ACTION ITEM - Copy exactly, and only, the lines from the line containing "buf (d1, x1, x3);" through the last line of the records below, both included.

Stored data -

******

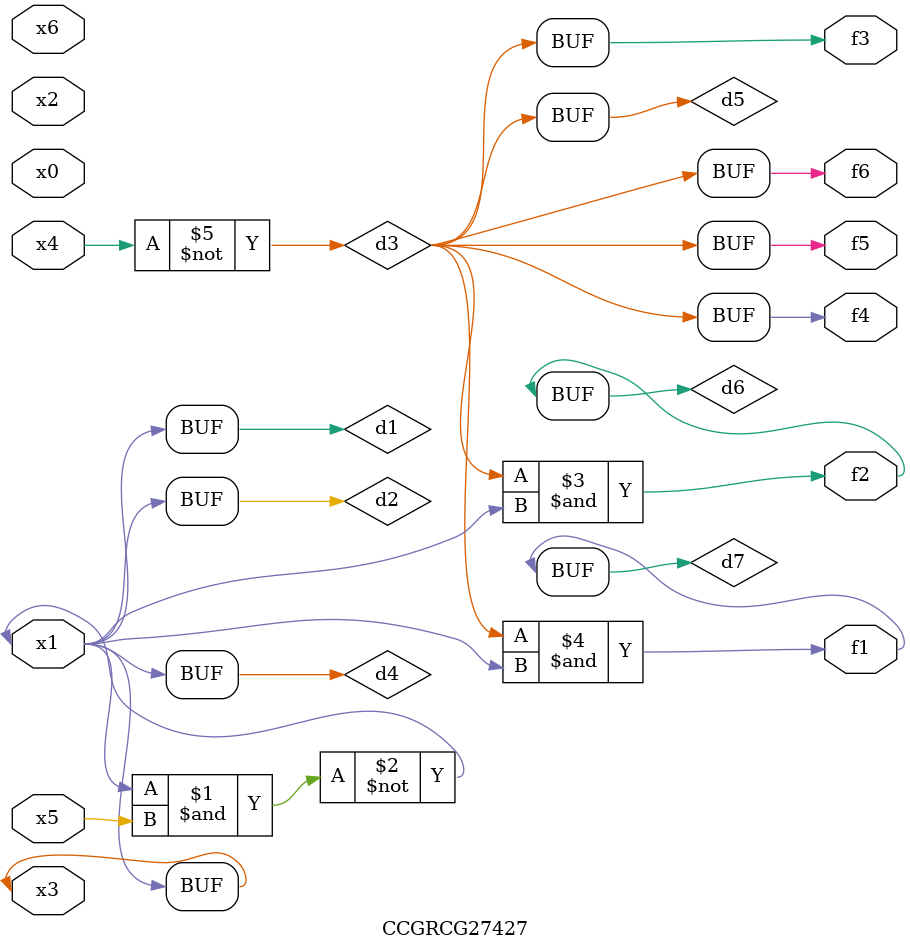
<source format=v>
module CCGRCG27427(
	input x0, x1, x2, x3, x4, x5, x6,
	output f1, f2, f3, f4, f5, f6
);

	wire d1, d2, d3, d4, d5, d6, d7;

	buf (d1, x1, x3);
	nand (d2, x1, x5);
	not (d3, x4);
	buf (d4, d1, d2);
	buf (d5, d3);
	and (d6, d3, d4);
	and (d7, d3, d4);
	assign f1 = d7;
	assign f2 = d6;
	assign f3 = d5;
	assign f4 = d5;
	assign f5 = d5;
	assign f6 = d5;
endmodule

</source>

******

EXERCISE RESULT -
	buf (d1, x1, x3);
	nand (d2, x1, x5);
	not (d3, x4);
	buf (d4, d1, d2);
	buf (d5, d3);
	and (d6, d3, d4);
	and (d7, d3, d4);
	assign f1 = d7;
	assign f2 = d6;
	assign f3 = d5;
	assign f4 = d5;
	assign f5 = d5;
	assign f6 = d5;
endmodule

</source>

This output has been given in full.